Logic of using global mutex is usually following:
You try to create mutex by using CreateMutex. Note that "If the mutex is a named mutex and the object existed before this function call, the return value is a handle to the existing object".
You lock (get ownership) by using WaitForSingleObject function
You unlock (release ownership) by using ReleaseMutex function
You CloseHandle returned by CreateMutex function.
Here is good example in C: Using Mutex Objects
There are few problems in your code:
You don't release ownership of writeMutex, which is probably the main reason why this code can't work.
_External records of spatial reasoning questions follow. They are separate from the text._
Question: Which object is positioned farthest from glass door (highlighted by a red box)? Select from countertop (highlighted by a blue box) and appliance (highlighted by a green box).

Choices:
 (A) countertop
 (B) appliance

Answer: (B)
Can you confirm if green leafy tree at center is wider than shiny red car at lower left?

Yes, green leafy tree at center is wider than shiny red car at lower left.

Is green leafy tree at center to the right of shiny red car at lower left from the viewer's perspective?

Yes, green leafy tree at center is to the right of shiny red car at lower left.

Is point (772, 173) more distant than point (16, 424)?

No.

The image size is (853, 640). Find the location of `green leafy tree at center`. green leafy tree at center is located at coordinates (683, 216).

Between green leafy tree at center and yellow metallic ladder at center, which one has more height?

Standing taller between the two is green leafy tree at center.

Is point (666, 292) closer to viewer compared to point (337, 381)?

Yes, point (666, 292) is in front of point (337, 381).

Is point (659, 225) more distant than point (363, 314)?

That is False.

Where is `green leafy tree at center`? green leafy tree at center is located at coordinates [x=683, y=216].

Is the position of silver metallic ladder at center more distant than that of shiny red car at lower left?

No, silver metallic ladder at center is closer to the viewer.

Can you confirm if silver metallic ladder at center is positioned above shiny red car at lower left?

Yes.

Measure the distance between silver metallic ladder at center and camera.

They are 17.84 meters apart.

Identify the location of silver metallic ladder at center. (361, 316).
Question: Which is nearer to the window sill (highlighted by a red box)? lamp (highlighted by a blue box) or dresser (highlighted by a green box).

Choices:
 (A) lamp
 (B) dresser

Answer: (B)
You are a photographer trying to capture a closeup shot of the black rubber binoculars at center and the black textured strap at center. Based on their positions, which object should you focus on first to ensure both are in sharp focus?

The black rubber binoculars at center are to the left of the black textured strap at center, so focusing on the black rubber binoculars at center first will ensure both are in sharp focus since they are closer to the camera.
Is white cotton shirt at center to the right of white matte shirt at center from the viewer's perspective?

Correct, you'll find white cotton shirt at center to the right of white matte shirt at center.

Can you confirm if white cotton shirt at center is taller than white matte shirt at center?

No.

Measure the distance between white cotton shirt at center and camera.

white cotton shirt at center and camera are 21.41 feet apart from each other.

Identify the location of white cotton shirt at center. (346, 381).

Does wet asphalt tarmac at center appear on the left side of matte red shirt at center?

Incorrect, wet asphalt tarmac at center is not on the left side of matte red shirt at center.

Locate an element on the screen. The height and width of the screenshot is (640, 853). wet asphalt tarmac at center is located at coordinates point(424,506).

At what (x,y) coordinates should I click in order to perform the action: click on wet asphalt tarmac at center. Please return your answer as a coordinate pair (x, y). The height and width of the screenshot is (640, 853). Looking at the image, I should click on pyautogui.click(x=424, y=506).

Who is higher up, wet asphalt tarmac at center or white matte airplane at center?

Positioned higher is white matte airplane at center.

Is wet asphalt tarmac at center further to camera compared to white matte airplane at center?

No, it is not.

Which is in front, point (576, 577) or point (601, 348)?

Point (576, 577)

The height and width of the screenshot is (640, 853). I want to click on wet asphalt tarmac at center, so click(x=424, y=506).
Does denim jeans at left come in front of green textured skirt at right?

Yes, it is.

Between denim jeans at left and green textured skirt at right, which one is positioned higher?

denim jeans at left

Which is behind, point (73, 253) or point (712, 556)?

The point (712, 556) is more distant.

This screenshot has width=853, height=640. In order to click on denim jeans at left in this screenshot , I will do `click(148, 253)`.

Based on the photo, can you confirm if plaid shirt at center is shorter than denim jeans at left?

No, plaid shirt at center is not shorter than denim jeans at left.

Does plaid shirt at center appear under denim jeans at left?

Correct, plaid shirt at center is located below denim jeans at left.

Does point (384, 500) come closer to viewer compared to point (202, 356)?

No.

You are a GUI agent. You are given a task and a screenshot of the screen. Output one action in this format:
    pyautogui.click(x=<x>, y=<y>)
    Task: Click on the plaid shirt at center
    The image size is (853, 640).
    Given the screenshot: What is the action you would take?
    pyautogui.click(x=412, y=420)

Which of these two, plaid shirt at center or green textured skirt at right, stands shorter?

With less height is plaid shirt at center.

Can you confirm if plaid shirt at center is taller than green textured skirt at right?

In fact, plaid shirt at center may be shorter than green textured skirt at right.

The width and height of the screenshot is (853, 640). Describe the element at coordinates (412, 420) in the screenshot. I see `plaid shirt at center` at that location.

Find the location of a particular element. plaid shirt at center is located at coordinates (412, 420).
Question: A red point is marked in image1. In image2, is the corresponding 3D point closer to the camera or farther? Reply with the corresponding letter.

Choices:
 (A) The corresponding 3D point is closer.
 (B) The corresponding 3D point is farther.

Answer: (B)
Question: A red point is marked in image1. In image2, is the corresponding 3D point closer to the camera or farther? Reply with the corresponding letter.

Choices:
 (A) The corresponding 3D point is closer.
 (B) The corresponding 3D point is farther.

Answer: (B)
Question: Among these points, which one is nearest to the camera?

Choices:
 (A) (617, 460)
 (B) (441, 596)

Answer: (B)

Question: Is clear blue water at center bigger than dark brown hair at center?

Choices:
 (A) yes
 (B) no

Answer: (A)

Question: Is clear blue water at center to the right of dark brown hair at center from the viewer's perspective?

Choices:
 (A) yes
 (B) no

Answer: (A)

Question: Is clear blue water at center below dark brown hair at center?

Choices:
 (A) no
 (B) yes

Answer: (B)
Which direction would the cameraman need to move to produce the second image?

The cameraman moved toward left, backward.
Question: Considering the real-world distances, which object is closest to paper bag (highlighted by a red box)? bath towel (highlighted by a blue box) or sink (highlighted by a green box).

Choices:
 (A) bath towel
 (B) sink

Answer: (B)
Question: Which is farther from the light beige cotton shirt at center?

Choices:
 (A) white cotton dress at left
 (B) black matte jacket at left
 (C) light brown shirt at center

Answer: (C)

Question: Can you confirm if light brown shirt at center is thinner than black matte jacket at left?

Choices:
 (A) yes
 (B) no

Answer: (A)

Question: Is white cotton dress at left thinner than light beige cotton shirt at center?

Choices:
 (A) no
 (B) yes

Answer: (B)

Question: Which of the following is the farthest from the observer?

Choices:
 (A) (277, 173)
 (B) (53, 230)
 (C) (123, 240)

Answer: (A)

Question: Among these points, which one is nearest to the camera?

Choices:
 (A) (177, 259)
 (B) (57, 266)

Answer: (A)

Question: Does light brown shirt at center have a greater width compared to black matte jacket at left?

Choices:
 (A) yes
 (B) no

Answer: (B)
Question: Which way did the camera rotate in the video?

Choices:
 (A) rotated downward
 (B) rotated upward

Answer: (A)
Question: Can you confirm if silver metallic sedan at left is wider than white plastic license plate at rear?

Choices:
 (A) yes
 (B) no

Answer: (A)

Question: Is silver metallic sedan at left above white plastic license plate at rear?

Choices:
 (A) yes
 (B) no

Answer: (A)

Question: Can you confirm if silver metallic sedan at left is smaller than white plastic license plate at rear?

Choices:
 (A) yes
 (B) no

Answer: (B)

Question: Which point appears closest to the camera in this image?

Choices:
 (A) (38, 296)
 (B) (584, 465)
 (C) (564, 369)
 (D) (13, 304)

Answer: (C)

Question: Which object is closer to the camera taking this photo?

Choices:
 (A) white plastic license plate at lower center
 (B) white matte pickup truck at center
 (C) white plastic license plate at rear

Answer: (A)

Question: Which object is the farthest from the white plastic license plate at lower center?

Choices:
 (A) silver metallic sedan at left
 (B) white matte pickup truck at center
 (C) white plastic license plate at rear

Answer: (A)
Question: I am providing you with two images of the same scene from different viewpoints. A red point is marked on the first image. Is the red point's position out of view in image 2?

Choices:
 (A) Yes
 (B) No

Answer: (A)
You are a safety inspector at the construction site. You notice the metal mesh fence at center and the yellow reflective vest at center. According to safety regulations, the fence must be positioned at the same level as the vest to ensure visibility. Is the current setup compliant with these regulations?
You don't check the return value of a single call. The only return value that you check is the one returned from your function. Check documentation of these functions so that you can handle possible error states properly.
You don't CloseHandle returned by CreateMutex function. Neither handle of fileSystemMutex nor handle of writeMutex.
You create fileSystemMutex, but then you never use it. This mutex has no sense there.